Winter Garden, FL – Mayor John Rees ordered a man to stand first for a prayer, then for the Pledge of Allegiance at the beginning of a City Commission meeting last Thursday. When the man refused, the Mayor ordered the Chief of Police to use force and “escort” him from the room. Chief of Police George A. Brennan just followed orders and violated the man’s civil rights.
The whole incident was captured on the victim’s cellular phone. Joseph Richardson is reported to have repeatedly asked the city to change its invocation and documents the prayer.
Mayor John Rees does not seem to fully grasp the severity of his actions. After the incident he said
“Life will go on.”
Constitutional watchdog group, the American Civil Liberties Union, has a page dedicated to the question of the Pledge of Allegiance. It states:
“Can I be made to recite the Pledge of Allegiance?
No. The Supreme Court has ruled that just as the First Amendment protects an individual’s right to say what he or she wants, it also protects his or her right not to say something. Almost 60 years ago the court determined that compulsory flag salutes are a violation of an individual’s right to free speech. So, students in public schools may refuse to participate in the Pledge of Allegiance and choose to remain quietly seated instead. Note, however, that if you decline to say the pledge that you do not have the right to disrupt the proceedings.”
The Department of Justice clarifies what constitutes a criminal violation of someone’s civil rights on their website:
“In general, it is the use of force, threats, or intimidation that characterize a federal criminal violation of an individual’s civil rights.”
The threat of using force to remove the man certainly appears to fall under this definition, but it should come as no surprise to anyone who has ever read the Winter Garden Police Department’s statement on their “values,” which reads in part
“A commitment to the organization, to our co-workers, to the City, and to the State, over and above the commitment to any particular individual or personal agenda.”
That’s right. The Winter Garden Police Department comes first, then fellow cops, then the City (capitalized because it is obviously of Divine origin), and finally the state. At no point does it mention the citizens. In fact, it goes out of its way to say that the individual means nothing. Nowhere in the entire creedo is any mention of the citizens made, with the exception of the above. At least the department is open and honest about serving simply as hired thugs to be used by the local government to oppress people.
Whether or not Mr. Richardson’s actions were in good taste can be debated. What cannot be debated is his legal right to attend open government meetings and his Constitutional right to be free from the coercive tactics of a police state demanding obedience.
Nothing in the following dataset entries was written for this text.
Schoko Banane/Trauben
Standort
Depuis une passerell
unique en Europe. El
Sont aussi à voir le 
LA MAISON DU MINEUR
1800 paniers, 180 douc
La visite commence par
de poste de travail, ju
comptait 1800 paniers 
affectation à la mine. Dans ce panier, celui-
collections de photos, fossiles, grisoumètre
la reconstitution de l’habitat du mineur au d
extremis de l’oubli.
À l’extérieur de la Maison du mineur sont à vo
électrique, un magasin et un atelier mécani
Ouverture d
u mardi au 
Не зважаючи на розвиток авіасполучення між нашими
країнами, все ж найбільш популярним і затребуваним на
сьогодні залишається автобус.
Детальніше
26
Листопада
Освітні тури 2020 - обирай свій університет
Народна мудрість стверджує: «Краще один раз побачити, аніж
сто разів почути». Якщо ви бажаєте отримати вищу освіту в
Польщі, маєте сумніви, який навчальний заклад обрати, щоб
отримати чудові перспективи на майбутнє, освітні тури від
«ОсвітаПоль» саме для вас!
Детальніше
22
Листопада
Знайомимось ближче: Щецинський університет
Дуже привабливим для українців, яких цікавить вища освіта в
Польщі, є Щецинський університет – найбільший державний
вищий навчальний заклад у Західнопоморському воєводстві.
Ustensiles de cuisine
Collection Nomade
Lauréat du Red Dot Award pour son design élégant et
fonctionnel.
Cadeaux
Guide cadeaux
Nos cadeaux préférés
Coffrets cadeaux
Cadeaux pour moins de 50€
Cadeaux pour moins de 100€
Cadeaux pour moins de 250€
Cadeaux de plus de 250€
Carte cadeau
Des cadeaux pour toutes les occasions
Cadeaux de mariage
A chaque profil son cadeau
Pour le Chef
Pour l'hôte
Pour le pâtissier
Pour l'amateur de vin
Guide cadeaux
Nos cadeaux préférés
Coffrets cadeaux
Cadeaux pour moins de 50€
This was not a small infraction. This is no different than the Soviet Union’s demand that people worship the Communist Party. If a citizen didn’t, they were not allowed to participate in government.
Please save the emails and comments stating that our Founding Fathers wrote this for a reason. They didn’t. The Pledge, as we know it today, was adopted just 60 years ago. That was when the phrase “under God” was added to combat the Godless communists. The first time it was adopted by the government was in 1923. The people that framed the nation would have never approved of a pledge of allegiance to the government. After all, they knew all too well that sometimes it is necessary to disobey a government, or even overthrow one.
Thomas Jefferson once wrote something very fitting for this article:
“Rightful liberty is unobstructed action according to our will within limits drawn around us by the equal rights of others. I do not add ‘within the limits of the law’ because law is often but the tyrant’s will, and always so when it violates the rights of the individual.”
Certainly, Mr. Richardson’s remaining seated while silent did not interfere with the equal rights of others. Before a reader invokes the power of the Founding Fathers’ will, understand that they would have stayed seat alongside Mr. Richardson. Jefferson would not have even approved of Mr. Richardson’s tax dollars being used to further such a ritual.
“To compel a man to furnish funds for the propagation of ideas he disbelieves and abhors is sinful and tyrannical.”
If Jefferson believed that the mere use of tax dollars is tyrannical, what would he think of forcing a man to stand for something he does not believe in?